- [Problemas por resolver]:
1. Indique si cada afirmación concuerda con el texto sobre la exposición de Miró y Matisse. Responda sí o no y cite textualmente las palabras decisivas: (a) Miró nació antes que Matisse; (b) parte de las obras expuestas procede del MoMA de Nueva York; (c) el comisario plantea la relación entre ambos pintores como la de un maestro y su discípulo.
2. Prosiga el texto sobre la exposición de Miró y Matisse a continuación de su última oración.

- [Texto del documento]:
Como resume el director de la Miró, Marko Daniel, el bello recorrido que propone la muestra presenta ‘cómo estos dos grandes artistas revolucionaron la pintura, rompieron patrones del pasado para introducir nuevas maneras de ser artista y de ver el mundo’ inspirando aún hoy a los artistas contemporáneos. Es, añade, ‘un diálogo inédito a través de obras maestras’, algunas llegadas del MoMA de Nueva York, del museo Reina Sofía de Madrid, del museo de Grenoble, de las respectivas familias y de coleccionistas privados.
La influencia y la admiración fueron mutuas. Ya en la década de 1910, en sus años de formación en París, en su círculo de artistas franceses y catalanes, y luego de nuevo en la de los años 40, el surrealista Miró (1893-1983) había mirado y admirado a Matisse (1869-1954), expresando su interés por el fauvismo y todo su color que había encumbrado Matisse. Deseaba, había escrito el pintor barcelonés, crear obras que tuvieran ‘un espíritu ‘fauve’, pero dentro de la poesía, que recuerden en cierta manera las buenas telas de Matisse, pero sobrepasándolas’, y que fueran más ‘brutales’.
‘No se trata de un maestro y un discípulo, ni de alguien que imita al otro -recalca el comisario-. Hay una energía compartida, producida desde antes de conocerse y después por la relación entre ambos, un estímulo recíproco de dos artistas que comparten intuiciones. Sus obras no se parecen pero sí dan la sensación de comunicarse entre sí’. Como ejemplo de este ‘choque visceral’, Daniel señala dos lienzos de la última sala, uno junto al otro: El guante blanco (1925), de Miró, y Vista de Notre-Dame (1914), de Matisse. ‘Ambos son sobre fondo azul, pero son dos azules tan distintos que ofrecen un potente diálogo. Son dos maneras excepcionales de representar el arte que rompen el espacio y dejan atrás los límites’.

- [Datos disponibles]:

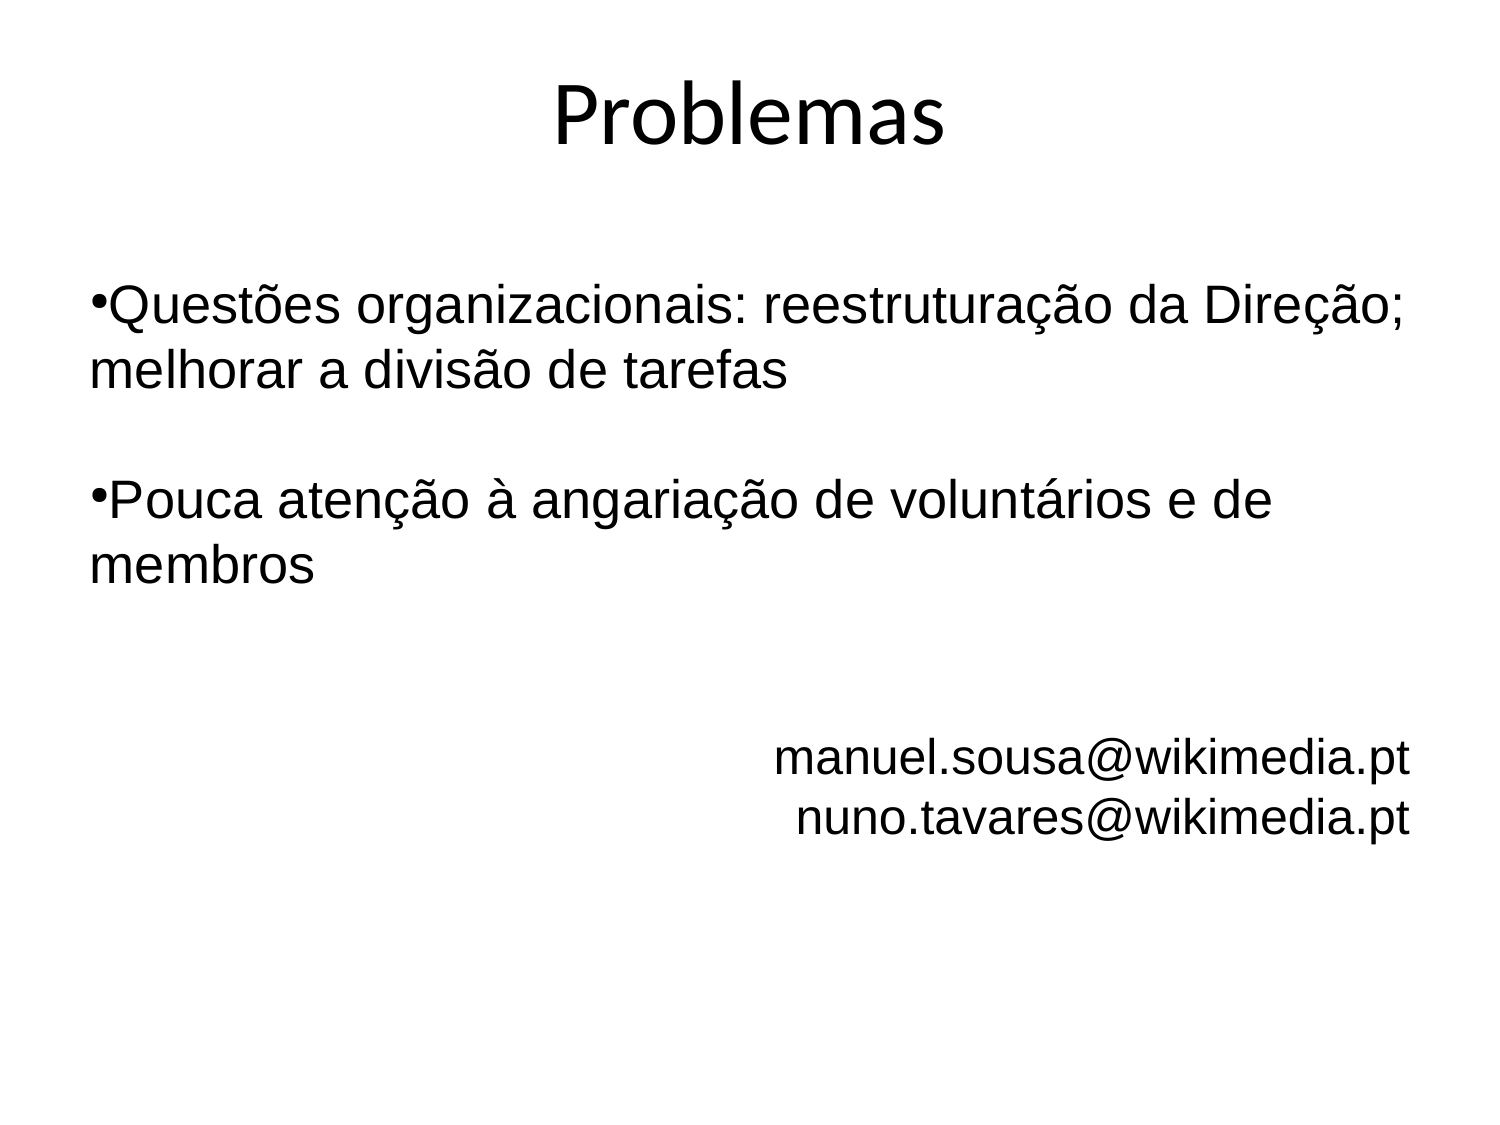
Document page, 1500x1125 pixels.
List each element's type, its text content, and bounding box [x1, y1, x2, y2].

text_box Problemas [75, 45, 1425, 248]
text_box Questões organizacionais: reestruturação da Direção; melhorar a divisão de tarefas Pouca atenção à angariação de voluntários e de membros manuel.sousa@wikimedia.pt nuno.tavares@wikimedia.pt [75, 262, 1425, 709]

- [Respuestas del ejercicio]:
1.
(a) No: "el surrealista Miró (1893-1983) había mirado y admirado a Matisse (1869-1954)".
(b) Sí: "algunas llegadas del MoMA de Nueva York".
(c) No: "No se trata de un maestro y un discípulo, ni de alguien que imita al otro".

2.
Para el pintor francés, Miró era ‘un pintor de verdad’. Para el catalán, Matisse era ‘un grandísimo pintor’. Como contó en 1942 Matisse al poeta Louis Aragon, amigo de ambos, Miró ‘puede representar cualquier cosa en su lienzo… Pero si, en un punto determinado, ha colocado una mancha roja, puedes estar seguro de que es ahí, y no en ningún otro lugar, donde debe estar… Quítala, y el cuadro se cae’. Señala esa frase en la pared, acompañada de diversas pinturas del catalán en que destacan manchas rojas, en la última sala de la exposición, patrocinada por la Fundación BBVA y coproducida junto al museo Matisse de Niza, que acogió primero el proyecto.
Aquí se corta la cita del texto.